(Extracted records)

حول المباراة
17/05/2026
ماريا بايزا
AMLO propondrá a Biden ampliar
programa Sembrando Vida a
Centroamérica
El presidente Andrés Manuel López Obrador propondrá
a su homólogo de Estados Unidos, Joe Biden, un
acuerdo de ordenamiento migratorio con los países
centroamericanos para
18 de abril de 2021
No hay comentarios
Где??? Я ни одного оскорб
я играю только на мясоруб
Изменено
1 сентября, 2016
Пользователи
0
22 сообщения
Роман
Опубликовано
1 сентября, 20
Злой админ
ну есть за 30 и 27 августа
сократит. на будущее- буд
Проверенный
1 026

● **PROBLEM STATEMENT**
From the first line to the last, write out the data exactly.

● **RESULT FOR THIS TASK**
حول المباراة
17/05/2026
ماريا بايزا
AMLO propondrá a Biden ampliar
programa Sembrando Vida a
Centroamérica
El presidente Andrés Manuel López Obrador propondrá
a su homólogo de Estados Unidos, Joe Biden, un
acuerdo de ordenamiento migratorio con los países
centroamericanos para
18 de abril de 2021
No hay comentarios
Где??? Я ни одного оскорб
я играю только на мясоруб
Изменено
1 сентября, 2016
Пользователи
0
22 сообщения
Роман
Опубликовано
1 сентября, 20
Злой админ
ну есть за 30 и 27 августа
сократит. на будущее- буд
Проверенный
1 026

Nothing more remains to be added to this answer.